Modern Australian middle class young have often been overseas more times than I had travelled to Sydney at their age. When you have stayed in a villa in Tuscany, visited Greece, are familiar with Paris, have been skiing in Canada to take just a few examples, then Australia is just part of a bigger picture. While the modern middle class Australian young are often quite nationalistic, uncomfortably so from my perspective, their actual knowledge of the detail of their own country is less, their knowledge of the broader world greater.

This creates a real challenge in preserving and presenting the Australian past so far as the formal channels are concerned.

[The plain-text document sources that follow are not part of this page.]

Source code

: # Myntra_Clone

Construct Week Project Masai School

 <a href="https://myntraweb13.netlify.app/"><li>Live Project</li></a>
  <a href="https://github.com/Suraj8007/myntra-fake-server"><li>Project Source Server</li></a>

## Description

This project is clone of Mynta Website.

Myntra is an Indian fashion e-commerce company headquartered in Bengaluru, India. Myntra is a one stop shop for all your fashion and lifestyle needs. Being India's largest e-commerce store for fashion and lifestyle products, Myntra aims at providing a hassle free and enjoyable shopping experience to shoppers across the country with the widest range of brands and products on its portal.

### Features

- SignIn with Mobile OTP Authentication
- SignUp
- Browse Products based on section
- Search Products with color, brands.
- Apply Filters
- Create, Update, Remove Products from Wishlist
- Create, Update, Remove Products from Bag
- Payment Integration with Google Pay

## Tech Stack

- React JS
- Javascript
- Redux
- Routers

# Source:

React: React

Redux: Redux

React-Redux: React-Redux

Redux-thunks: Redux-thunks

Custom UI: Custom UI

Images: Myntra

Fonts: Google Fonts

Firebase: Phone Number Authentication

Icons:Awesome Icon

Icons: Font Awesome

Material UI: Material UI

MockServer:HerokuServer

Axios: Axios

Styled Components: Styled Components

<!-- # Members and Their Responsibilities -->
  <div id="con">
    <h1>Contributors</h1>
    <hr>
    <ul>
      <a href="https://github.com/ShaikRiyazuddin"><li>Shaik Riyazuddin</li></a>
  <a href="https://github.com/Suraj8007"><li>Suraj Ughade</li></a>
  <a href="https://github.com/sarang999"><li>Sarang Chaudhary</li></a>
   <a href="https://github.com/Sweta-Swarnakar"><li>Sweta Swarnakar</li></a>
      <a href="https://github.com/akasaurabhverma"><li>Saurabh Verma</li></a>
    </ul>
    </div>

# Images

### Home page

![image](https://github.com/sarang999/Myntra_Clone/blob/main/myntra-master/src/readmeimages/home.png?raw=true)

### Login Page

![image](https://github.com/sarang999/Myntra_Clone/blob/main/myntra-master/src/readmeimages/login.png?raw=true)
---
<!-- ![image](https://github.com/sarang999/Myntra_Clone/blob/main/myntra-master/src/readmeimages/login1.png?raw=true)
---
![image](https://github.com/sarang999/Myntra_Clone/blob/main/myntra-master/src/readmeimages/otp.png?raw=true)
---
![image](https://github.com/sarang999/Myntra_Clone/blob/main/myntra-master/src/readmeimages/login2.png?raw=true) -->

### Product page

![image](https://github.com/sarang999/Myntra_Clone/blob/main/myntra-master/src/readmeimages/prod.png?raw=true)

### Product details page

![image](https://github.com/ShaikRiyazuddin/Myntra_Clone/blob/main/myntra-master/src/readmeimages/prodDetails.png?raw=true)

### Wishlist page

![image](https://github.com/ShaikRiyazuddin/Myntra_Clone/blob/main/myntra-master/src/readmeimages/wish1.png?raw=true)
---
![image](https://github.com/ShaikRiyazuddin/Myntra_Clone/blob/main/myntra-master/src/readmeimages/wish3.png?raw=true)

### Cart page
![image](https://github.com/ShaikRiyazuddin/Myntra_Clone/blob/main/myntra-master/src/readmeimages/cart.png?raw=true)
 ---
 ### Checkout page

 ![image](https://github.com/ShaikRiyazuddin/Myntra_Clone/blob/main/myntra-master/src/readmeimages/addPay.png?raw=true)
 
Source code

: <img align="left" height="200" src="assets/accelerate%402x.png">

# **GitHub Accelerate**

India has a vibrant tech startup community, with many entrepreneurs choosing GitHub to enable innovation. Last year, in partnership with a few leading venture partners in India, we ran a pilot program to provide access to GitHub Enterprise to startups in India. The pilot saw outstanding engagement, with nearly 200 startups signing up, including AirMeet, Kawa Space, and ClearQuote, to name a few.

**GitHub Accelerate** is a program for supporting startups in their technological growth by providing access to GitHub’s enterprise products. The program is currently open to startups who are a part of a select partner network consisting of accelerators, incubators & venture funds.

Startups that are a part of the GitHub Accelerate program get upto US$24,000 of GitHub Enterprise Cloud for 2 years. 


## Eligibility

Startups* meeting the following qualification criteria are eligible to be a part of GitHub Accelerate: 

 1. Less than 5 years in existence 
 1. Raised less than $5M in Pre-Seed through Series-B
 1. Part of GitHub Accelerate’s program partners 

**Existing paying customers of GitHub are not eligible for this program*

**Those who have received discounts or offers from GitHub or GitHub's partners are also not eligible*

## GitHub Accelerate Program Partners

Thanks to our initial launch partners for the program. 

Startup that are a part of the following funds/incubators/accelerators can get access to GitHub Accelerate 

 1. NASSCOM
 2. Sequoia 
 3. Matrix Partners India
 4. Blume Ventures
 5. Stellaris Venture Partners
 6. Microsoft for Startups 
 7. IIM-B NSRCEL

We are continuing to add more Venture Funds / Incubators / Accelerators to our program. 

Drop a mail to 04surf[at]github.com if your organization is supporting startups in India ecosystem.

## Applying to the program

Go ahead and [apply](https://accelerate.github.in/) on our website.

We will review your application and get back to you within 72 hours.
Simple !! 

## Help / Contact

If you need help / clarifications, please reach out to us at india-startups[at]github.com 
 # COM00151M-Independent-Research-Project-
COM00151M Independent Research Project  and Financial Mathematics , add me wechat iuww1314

At one level I console myself with the thought that it is interest in history that is important, not the form of history. Indeed, I would go further. I don't think that you can understand Australian history without understanding the broader historical context. Faced with a choice between an Australian history narrow and devoid of broader context and other history, I would go with other history. You can always pick up Australian later on.  

This marks a shift in my own position and is in fact a final personal outcome of what are known in this country as the history wars. However, it leaves me with a real problem. As someone who is interested in and does write on Australian history, how do I get my story across? Will anyone come to the party I am trying to throw?   

Here I come back to my experiments in the craft of writing. How do I tell a story in such a way that people will want to read and then continue reading? 

There is, I think, a deep need especially among older Australians for writing that reflects their own past back to them and puts it in a context. My own stories that have drawn the greatest response, and have also given me the greatest personal satisfaction, have been those that were in some way personalised.

My wife, children and indeed broader family sometimes laugh at the way I keep finding personal connections with strangers in the strangest places. They are not being critical, just empathetic and sometimes surprised.

I do try to write as a professional historian should, but more and more I find that my real role is that of historical story teller.